#### [PROVIDED DATA]
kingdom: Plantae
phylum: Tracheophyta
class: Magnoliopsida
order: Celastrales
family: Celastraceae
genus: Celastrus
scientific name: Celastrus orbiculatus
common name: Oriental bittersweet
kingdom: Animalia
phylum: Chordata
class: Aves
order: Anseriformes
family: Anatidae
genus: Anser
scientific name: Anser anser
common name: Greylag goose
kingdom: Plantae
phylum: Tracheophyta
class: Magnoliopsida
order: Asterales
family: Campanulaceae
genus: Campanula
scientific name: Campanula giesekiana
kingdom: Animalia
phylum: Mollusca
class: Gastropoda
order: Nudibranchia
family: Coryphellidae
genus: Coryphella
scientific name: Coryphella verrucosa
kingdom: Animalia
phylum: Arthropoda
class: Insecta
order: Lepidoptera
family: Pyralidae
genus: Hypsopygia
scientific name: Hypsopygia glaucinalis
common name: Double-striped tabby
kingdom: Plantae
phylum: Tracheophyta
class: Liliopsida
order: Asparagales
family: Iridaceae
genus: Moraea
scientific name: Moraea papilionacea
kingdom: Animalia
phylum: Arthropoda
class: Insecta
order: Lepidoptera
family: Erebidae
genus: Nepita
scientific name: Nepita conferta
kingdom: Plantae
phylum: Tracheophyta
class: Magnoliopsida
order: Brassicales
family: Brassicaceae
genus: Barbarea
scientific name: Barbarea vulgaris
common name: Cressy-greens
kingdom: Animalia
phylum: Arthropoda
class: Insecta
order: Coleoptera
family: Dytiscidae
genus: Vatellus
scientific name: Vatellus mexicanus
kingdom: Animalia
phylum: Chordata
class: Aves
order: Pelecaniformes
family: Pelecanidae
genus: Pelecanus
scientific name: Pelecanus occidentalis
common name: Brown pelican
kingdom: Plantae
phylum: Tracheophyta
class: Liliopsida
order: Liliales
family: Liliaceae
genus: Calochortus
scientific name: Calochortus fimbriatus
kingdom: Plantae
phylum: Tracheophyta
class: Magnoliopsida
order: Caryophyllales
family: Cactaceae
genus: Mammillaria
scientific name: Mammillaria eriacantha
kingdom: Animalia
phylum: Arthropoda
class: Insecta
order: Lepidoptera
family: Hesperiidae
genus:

#### [GOAL OF THE EXERCISE]
Pick out and copy every line in the rows above that contains the word "common". Treat the match as case-sensitive.

#### [WORKED SOLUTION]
common name: Oriental bittersweet
common name: Greylag goose
common name: Double-striped tabby
common name: Cressy-greens
common name: Brown pelican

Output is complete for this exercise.